The James Webb Space Telescope (JWST) will study the earliest galaxies and some of the first stars formed after the 'Big Bang'. The JWST has a 6.5m mirror, which is comprised of 18 beryllium segments recently completed by Axsys Technologies in its climate-controlled factory in Cullman, Alabama, USA.

Each segment is about 1.5m across.

It's believed to be the largest lightweight beryllium optic that has ever been made.

After a thorough selection process, Axsys chose Mitsui Seiki USA (Franklin Lakes, New Jersey) to supply the technology to machine the segments.

Northrop Grumman Corporation is the prime contractor for the JWST.

Mitsui Seiki custom-built the HMC

The HMCs have a massive structure: for example, the column weighs 11 tons and the bed is 20 tons, yet are able to position a workpiece to within a few microns anywhere in the machining envelope.

President, Mitsui Seiki USA, Scott Walker, said: 'These are very large, heavy machines; the components are substantial.

However, they are also elegant in that they have to position and travel in a very specific, ultra precise manner'.

* Billet machining - a 540 lb beryllium billet is fixtured vertically onto an angle plate on one of the eight Mitsui machines.

The six-sided billet is 4in thick, 54in across, and 62in from point to point.

The reverse side of each mirror segment has 600 pockets - about 2.5in square each.

There are also 22 mounting pads and 249 light-weighting holes.

Producing the pockets, pads and holes takes about two months to complete.

After pocket milling on the reverse side, the billet weighs about 275 lb at this stage.

The segment is then heat treated to relieve machining stresses, and then the mirror side is roughed before another stress-relief treatment.

Roughing is a circular cut that starts in the center and works its way out, and removes another 50 to 60 lb of material.

The next operation is finish milling of the pocket side, which is another 10 weeks of machining time.
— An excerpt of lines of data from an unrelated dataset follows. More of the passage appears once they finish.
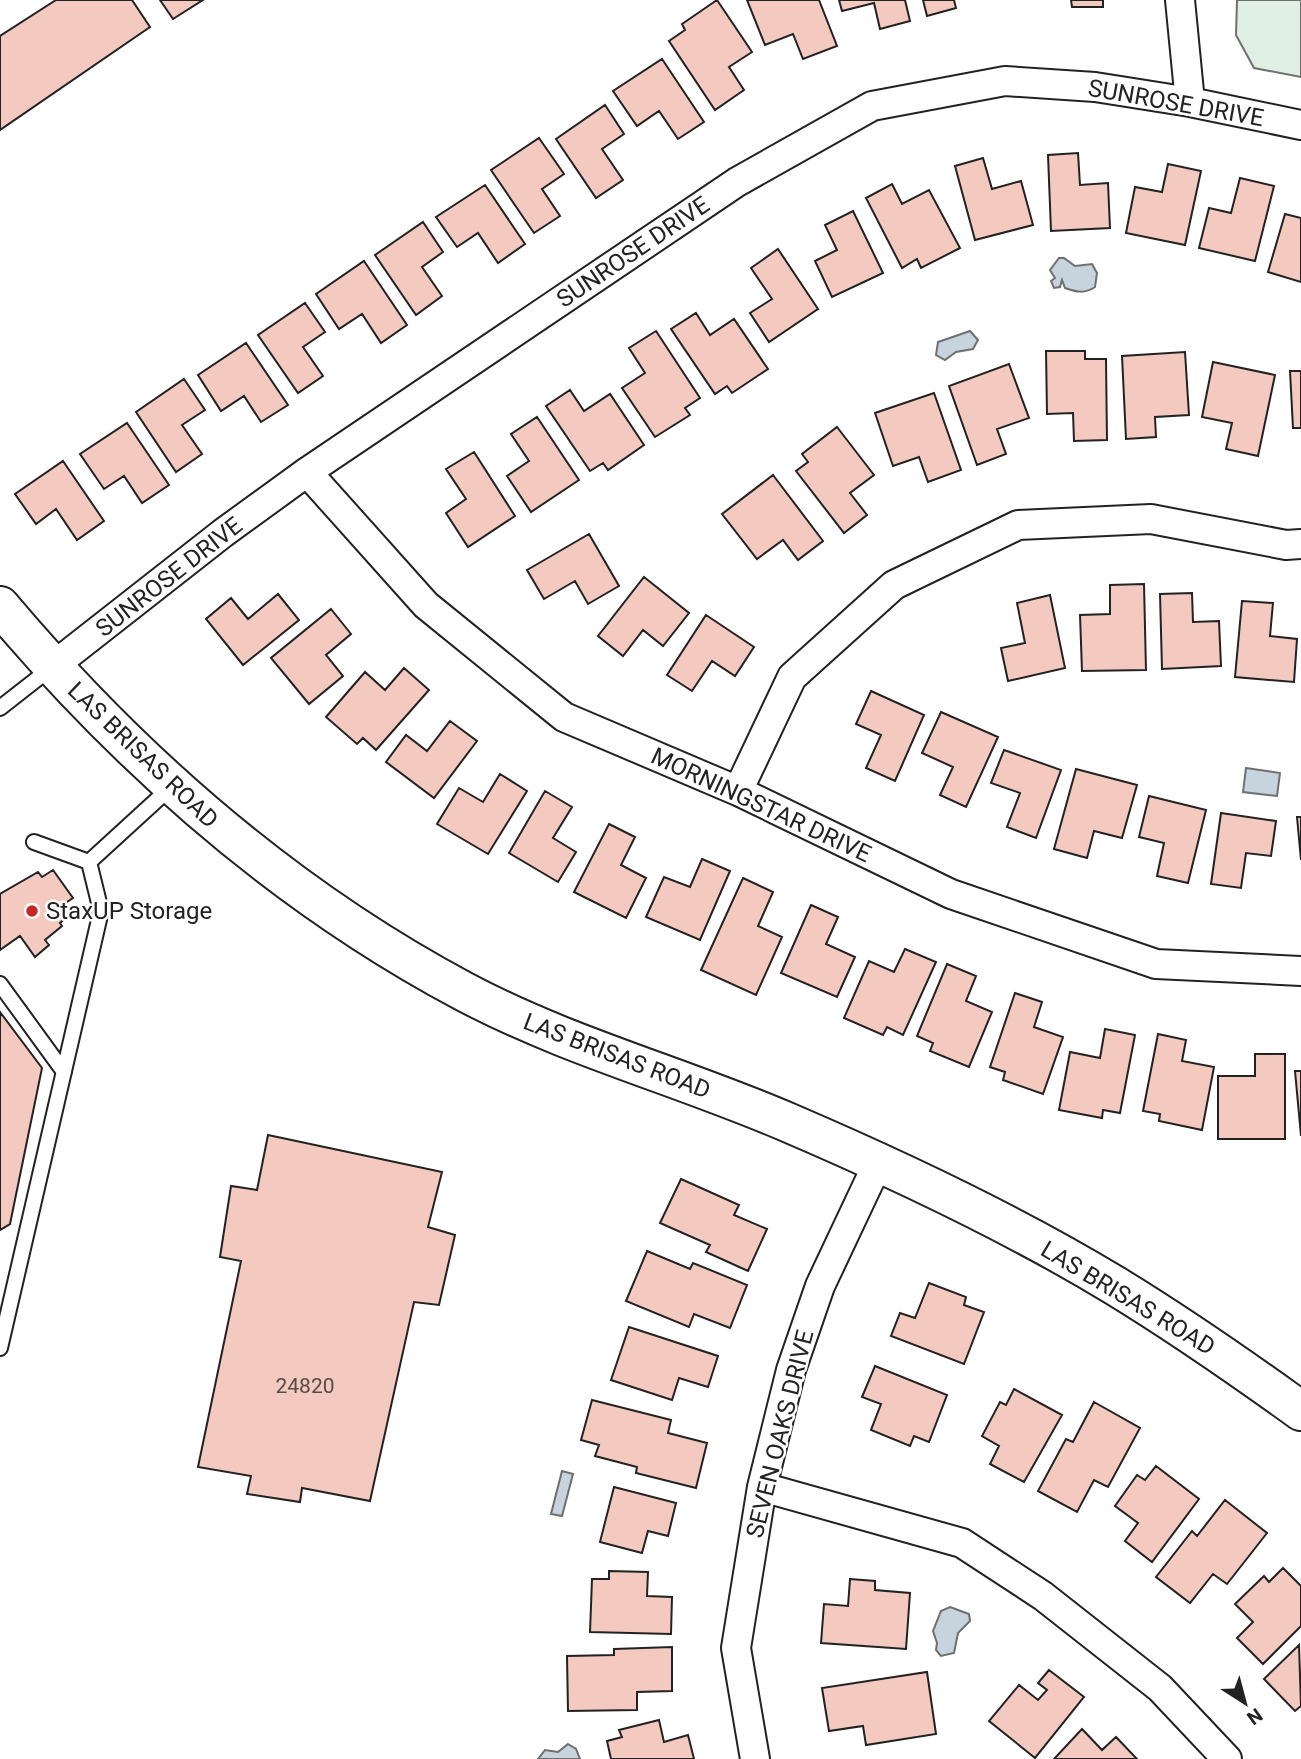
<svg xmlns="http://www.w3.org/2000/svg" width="1301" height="1759" font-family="Roboto,sans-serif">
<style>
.green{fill:#e0efe3;stroke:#6f6f6f;stroke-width:2}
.water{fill:#c7d3dd;stroke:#6f6f6f;stroke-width:2}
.building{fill:#f3c9c0;stroke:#222;stroke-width:2}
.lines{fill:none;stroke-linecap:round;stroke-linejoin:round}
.lane-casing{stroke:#222;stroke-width:18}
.street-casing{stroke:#222;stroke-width:32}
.secondary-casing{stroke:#222;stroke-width:42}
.lane{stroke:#fff;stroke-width:14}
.street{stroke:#fff;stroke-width:28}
.secondary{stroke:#fff;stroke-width:38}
.poi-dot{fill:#c62828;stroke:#fff;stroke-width:2.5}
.labels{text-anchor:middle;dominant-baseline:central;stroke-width:5;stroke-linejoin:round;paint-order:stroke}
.number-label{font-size:21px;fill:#564c4a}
.street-label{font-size:24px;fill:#222;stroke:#fff}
.poi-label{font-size:24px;fill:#222;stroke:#fff;text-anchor:start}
</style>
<rect width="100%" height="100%" fill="#fff"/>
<!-- green -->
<path class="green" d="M1237,0H1301V77L1254,68L1236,35Z"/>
<!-- water -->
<path class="water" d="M1059,258H1064L1075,266L1092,264L1097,273L1095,287C1085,294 1076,292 1065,288L1062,280L1060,287L1054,288L1051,281L1055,278L1050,270Z
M970,331L978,340L973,349L956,352L945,360L936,355L938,342Z
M1246,768L1280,773L1277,796L1243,792Z
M562,1471L573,1474L562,1516L551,1514Z
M950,1607L969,1614L970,1621L958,1633L954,1653L941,1656L936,1650L937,1643L933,1631L941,1611Z
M568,1744L576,1749L580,1759H538L545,1750L558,1752Z"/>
<!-- building -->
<path class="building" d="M56,0H132L150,27L0,130V36Z
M160,0H203L173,19Z
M717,0L752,52L729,67L744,90L715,110L669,41L685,30L682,24Z
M747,0H819L837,46L803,59L793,34L765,45Z
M839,0H905L910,21L880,29L874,3L842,11Z
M923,0H954L956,8L927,16Z
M1071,0H1103V7H1072Z
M662,59L704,122L678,139L659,111L637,126L613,91Z
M605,105L624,134L602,149L623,180L596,198L556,139Z
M539,138L564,174L542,189L560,216L534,233L491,170Z
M1078,153L1080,185L1108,183L1110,228L1051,231L1048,155Z
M983,158L992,189L1021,181L1033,225L975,240L955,166Z
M1168,164L1201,171L1185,245L1126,233L1135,187L1162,192Z
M1240,178L1274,186L1255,261L1199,248L1209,208L1231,213Z
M892,184L902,204L929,190L960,248L921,268L917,259L902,268L866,198Z
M485,185L525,244L498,263L478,233L457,247L436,217Z
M853,211L883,273L832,297L815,261L837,250L825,225Z
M1285,214L1301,218V282L1268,272Z
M423,222L443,252L422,267L442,296L416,315L375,255Z
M778,249L818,309L769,342L750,313L772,299L751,268Z
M364,261L407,325L381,343L362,314L339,329L316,294Z
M305,303L325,332L303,347L323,376L298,393L258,335Z
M696,313L710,335L734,319L768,369L732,393L727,386L715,394L671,329Z
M656,331L700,398L685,408L690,415L655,437L622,388L645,373L629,348Z
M246,343L288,405L261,422L244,396L221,411L198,375Z
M1046,351H1085V359H1106L1107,440L1074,441L1073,413L1047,414Z
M1185,352L1189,415L1155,417L1156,437L1126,439L1122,356Z
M1213,362L1275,375L1258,456L1226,449L1232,423L1202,417Z
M1009,364L1029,418L997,429L1006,454L977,465L949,386Z
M1290,371H1301V428H1293Z
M184,379L205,410L182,425L202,454L176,472L136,412Z
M570,390L584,411L610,394L644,445L608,470L603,463L590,471L546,406Z
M934,393L961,470L928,482L919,457L893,466L875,413Z
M537,417L579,480L531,512L507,476L529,461L511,434Z
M127,423L169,485L142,503L124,476L104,489L80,454Z
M837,427L874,475L850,493L867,515L844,533L796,471L808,462L802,454Z
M474,452L515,516L468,547L446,513L466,499L446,469Z
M63,461L104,521L77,540L56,509L36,524L15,494Z
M773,475L823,541L798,560L783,540L757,559L722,514Z
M589,534L619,586L588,604L575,581L544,599L527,570Z
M644,577L689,613L663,646L643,630L623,656L598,636Z
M1144,584L1146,670L1082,671L1080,615L1110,614V585Z
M1192,593L1193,622L1219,621L1221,666L1162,669L1160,594Z
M278,594L299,620L243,665L206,619L231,598L248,619Z
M1050,595L1065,668L1008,681L1001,648L1025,643L1017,603Z
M1242,601L1273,603L1270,636L1297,639L1294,682L1235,677Z
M331,609L351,634L326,655L343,676L309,704L271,658Z
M706,615L754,647L735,676L712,661L692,691L667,675Z
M404,668L429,690L376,750L363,738L357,744L326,717L365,672L385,690Z
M871,691L924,715L895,781L866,768L881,735L856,724Z
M941,712L998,737L966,807L940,795L953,767L922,753Z
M450,721L477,741L434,798L386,762L406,735L427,751Z
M1004,750L1061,770L1036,838L1007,827L1020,793L991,783Z
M1076,769L1137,785L1122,838L1094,831L1087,858L1054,849Z
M500,774L527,791L488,854L437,824L459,788L483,802Z
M545,791L572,807L553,838L576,852L558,882L509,853Z
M1149,796L1206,810L1188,883L1157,876L1164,843L1139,837Z
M1221,813L1276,821L1271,856L1246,853L1241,888L1211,884Z
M1297,817H1301V860Z
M609,824L635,837L621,865L646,878L626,918L574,892Z
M702,859L730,871L700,940L646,917L664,877L690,887Z
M53,870L73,898L61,906L68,916L60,923L62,926L45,940L49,945L35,957L20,936L0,950V894L38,872L42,877Z
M743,878L773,892L758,926L782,937L756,995L701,970Z
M811,905L838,917L826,944L855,957L837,997L781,973Z
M905,949L936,962L903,1035L887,1027L883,1035L844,1018L869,961L894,972Z
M947,964L976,976L966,1001L992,1012L969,1067L930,1051L933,1043L917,1036Z
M1015,993L1042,1002L1034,1027L1063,1037L1043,1094L1003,1080L1005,1072L990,1067Z
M0,1012L42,1068L10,1224L0,1230Z
M1105,1029L1135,1035L1120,1113L1103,1110L1102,1118L1059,1110L1070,1052L1100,1058Z
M1158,1034L1186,1040L1182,1061L1214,1067L1202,1130L1159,1121L1160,1114L1143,1111Z
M1255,1054H1285V1139H1218V1076H1255Z
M1295,1071H1301V1136Z
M268,1135L442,1172L428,1227L455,1235L439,1305L414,1302L370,1501L302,1488L300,1502L247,1494L251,1476L198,1467L241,1261L220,1257L231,1186L257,1190Z
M681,1179L739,1205L734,1215L767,1229L748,1271L706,1252L710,1245L660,1223Z
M647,1251L690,1269L693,1263L747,1285L730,1328L694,1314L689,1327L626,1301Z
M929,1283L966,1297L964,1305L984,1312L964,1364L891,1336L900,1313L915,1318Z
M629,1327L718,1356L708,1387L679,1378L672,1400L611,1380Z
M875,1366L947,1395L929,1442L914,1436L910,1446L871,1430L881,1404L862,1397Z
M1014,1389L1062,1415L1024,1482L990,1464L999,1446L982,1436L1000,1402L1006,1405Z
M592,1400L671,1420L668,1433L707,1443L696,1488L636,1473L637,1467L595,1456L599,1445L581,1440Z
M1094,1402L1140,1428L1108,1487L1094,1480L1077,1512L1038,1491L1066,1439L1073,1442Z
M1156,1466L1199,1499L1152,1562L1125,1541L1138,1523L1115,1506L1137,1475L1145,1480Z
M614,1487L676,1503L668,1536L648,1531L642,1553L600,1542Z
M1225,1500L1267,1533L1227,1584L1213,1574L1190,1603L1156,1577L1192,1531L1197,1536Z
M1283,1568L1301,1586V1626L1263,1664L1237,1638L1253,1622L1235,1604L1264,1576L1269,1582Z
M609,1571L648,1572L647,1596L672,1597L671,1634L590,1632L592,1579H609Z
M850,1579L875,1581V1590L910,1593L906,1649L821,1643L824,1604L848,1606Z
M1299,1645L1301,1706L1295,1711L1264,1679Z
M672,1647V1691L637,1692V1710L568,1711L567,1656L614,1655V1649Z
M1049,1670L1084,1697L1035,1758L989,1721L1019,1685L1038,1700L1047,1690L1038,1683Z
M927,1672L936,1734L866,1745L863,1726L829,1731L822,1688Z
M659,1720L664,1742L688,1735L694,1759H611L607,1741L622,1737L619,1730Z
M1082,1729L1102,1750L1116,1737L1137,1759H1054Z"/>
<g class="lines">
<!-- lane casing -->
<g class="lane-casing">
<path id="lane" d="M0,708L51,668
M34,842L89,862
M0,984L64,1072
M0,1348L101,911L89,862L171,787"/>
</g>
<!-- street casing -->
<g class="street-casing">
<path id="street" d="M1180,0L1190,102
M307,472L426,605L564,717L738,791L951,894L1156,964L1301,971
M52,667L223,533L307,472L737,182L872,106L1005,81L1095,87L1190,102L1301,125
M738,791L792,677L894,585L1018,525L1151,519L1286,545L1301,544
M762,1487L962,1543L1043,1596L1160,1688L1227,1759
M755,1759L736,1648L762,1487L791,1370L820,1286L878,1163"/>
</g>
<!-- secondary casing -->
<g class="secondary-casing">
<path id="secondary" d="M0,606C131,761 283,895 463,991C566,1046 680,1076 787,1122C899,1170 1010,1222 1114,1285C1178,1324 1240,1367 1301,1411"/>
</g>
<!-- lane -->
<use href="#lane" class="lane"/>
<!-- street -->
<use href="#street" class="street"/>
<!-- secondary -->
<use href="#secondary" class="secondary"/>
</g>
<!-- markers -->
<circle class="poi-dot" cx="32" cy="911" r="7"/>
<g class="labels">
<!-- number labels -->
<g class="number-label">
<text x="305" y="1386">24820</text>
</g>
<!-- street labels -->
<g class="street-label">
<text transform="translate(1176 103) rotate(10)">SUNROSE DRIVE</text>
<text transform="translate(633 252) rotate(-34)">SUNROSE DRIVE</text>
<text transform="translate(169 577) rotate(-38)">SUNROSE DRIVE</text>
<text transform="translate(143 755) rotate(44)">LAS BRISAS ROAD</text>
<text transform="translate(761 805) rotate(25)">MORNINGSTAR DRIVE</text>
<text transform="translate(617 1056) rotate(21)">LAS BRISAS ROAD</text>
<text transform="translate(1128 1298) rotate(31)">LAS BRISAS ROAD</text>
<text transform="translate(780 1434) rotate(-76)">SEVEN OAKS DRIVE</text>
</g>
<!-- poi labels -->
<g class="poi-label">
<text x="46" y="911">StaxUP Storage</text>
</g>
</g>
<!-- north arrow -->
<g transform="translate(1245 1703) rotate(144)" stroke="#ffffff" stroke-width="5" paint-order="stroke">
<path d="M0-5L12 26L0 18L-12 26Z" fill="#222222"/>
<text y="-10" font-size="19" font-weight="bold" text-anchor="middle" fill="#222222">N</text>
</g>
</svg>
'Consistent cutting is paramount in this application,' said Walker.

'Machining generates stress and a lot of material is being removed on these mirror segments.

The cutting conditions, the toolpath, and how the servo motors control the toolpath to provide consistency of machine load are the keys to successful cutting of the mirror'.

* Finish machining - after finish machining and chemical milling, the final dimensions on the pocket wall thicknesses range from 0.020in to 0.299in.

Finish milling of the mirror side, pocket side, and locator hubs is next.

Tolerances for many of the finished elements of the mirror structure are +0.0002/-0.00in, and true position is 0.001in from the inside to the outside of the hubs and 0.005in all the way around a 48in bolt circle.

The mirror surface itself has a specified thickness of 0.098in with a profile tolerance of +/-0.002in.

The final machining operation is for 30 x 0.250in diameter holes and slots on the edge and tolerances for those are +0.0002/-0.00in.

These holes are for tooling balls used to maintain a profile of the mirror surface during polishing.

* One year of processing - at Axsys, each segment requires almost one year of processing, which includes machine time, heat treatment, and inspection.

Parts are inspected at each step of the process for dimensional accuracy and for residual stresses.

'Obviously the goal here was not speed, but accuracy,' said Walker.

'Contributing to machine precision is the foundation we recommended built under each machine.

When Axsys designed the new building to house mirror production, they included a concrete pad under every machine at 39in thick.

Each pad is surrounded by a bed of sand to isolate the machine from any vibration generated by neighboring equipment.

Each machine is anchored to its pad using 27 anchor plates with four anchor bolts per plate for a total of 108 bolts'.

* Project control - John Mather, winner of the 2006 Nobel Prize in Physics and project scientist for the James Webb Space Telescope, is one of many overseeing the project at NASA's Goddard Space Flight Center.

The JWST is scheduled for launch in June 2013.

JWST is designed to study the earliest galaxies and some of the first stars formed after the 'Big Bang'.